Despite how much has already been written about China’s economic slowdown, Xu’s statements require a response.
The Impact of China’s Economy on the World
Let’s take a look at the past first. In the past 30 years, China has accepted foreign investment to fund development through its “opening up” policy. China then joined the World Trade Organization (WTO) to export cheap goods to the world. In the mid-1990s, when China had accumulated enough profits and power, it started making strategic investments to acquire resources and enterprises around the world. Although there were more failures than successes, China’s huge capital outflows have been a significant force.Viewed from different perspectives, China has had both a positive and a negative impact on the world economy. Inexpensive goods manufactured in China at the turn of the century indeed benefited consumers all over the world for about seven to eight years.

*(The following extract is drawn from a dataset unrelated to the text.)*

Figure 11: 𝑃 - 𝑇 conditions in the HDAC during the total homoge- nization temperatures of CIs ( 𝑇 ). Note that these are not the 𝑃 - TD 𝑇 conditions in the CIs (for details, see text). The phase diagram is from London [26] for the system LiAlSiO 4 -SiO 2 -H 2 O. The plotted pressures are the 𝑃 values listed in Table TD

China was set to expand trade with over 30 countries around the world. But these countries are now either in turmoil, war, or economic recession. As a result, China is no longer in a position to be a major raw materials importer and thus stifles the world economy. Of course, one cannot say that this is China dragging the world economy down. But the dreams that China would become the world’s economic engine have been dashed.

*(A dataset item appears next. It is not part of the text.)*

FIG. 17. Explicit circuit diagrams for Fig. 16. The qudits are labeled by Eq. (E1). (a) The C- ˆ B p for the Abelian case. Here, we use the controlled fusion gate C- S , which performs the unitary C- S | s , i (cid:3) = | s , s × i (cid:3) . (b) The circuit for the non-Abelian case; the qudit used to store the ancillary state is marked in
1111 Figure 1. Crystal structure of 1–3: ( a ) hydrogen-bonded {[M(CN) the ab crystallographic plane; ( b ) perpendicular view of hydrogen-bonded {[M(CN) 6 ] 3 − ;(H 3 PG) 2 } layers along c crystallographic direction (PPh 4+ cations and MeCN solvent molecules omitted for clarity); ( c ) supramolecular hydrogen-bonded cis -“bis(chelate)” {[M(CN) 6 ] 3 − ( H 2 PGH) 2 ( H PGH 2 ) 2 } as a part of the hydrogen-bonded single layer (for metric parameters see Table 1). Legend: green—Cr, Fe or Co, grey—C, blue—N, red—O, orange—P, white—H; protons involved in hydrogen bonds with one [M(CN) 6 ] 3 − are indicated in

Capital Outflows and Real Estate
China’s real estate market also indirectly affects the world. Real estate prices in Beijing, Shanghai and Shenzhen have recently soared. For example, the total market value of all homes in one Shenzhen community climbed to 14 billion yuan (US$2.4 billion), nearly matching that of Shenzhen’s airport, which is approximately worth 14.8 billion yuan ($2.3 billion). How can housing prices rise so incredibly high? It’s because Chinese are maintaining the high prices by taking out cash loans against the bubble-priced assets, and then moving money out of the country. The capital escaping from China’s housing market will affect the world.The overseas investments of Chinese real estate enterprises totaled about $22 billion in 2013 according to the 2015 China Enterprise Globalization Report. In 2014 it reached nearly $40 billion, with $28.6 billion going into the US market. Led by giants such as Vanke, Wanda and Greenland Holding, Chinese real estate firms invested as much in the first half of 2015 as in the whole of 2014.
The money being created by China’s state printing press is flowing around the world. Real estate prices in China have long deviated from their actual value. A small 150-square-meter apartment in Beijing, Tianjin, Shanghai, and Shenzhen is listed for about 6 million yuan ($920,000). For this kind of money, one can buy a single family home three times the size on the east or west coast of the United States (except for places like Manhattan and San Francisco) with a large garden and pool. Faced with this reality, Chinese real estate investments are bound to flood the globe.
The fact that China is no longer purchasing large amounts of global commodities may not be really dragging down the world’s economy. However, when rich Chinese invest huge amounts of cash in other countries’ real estate markets, they are causing bubbles. Eventually, locals won’t be able to afford a home, and the country will be impoverished. Can this not legitimately be called a drag on the global economy?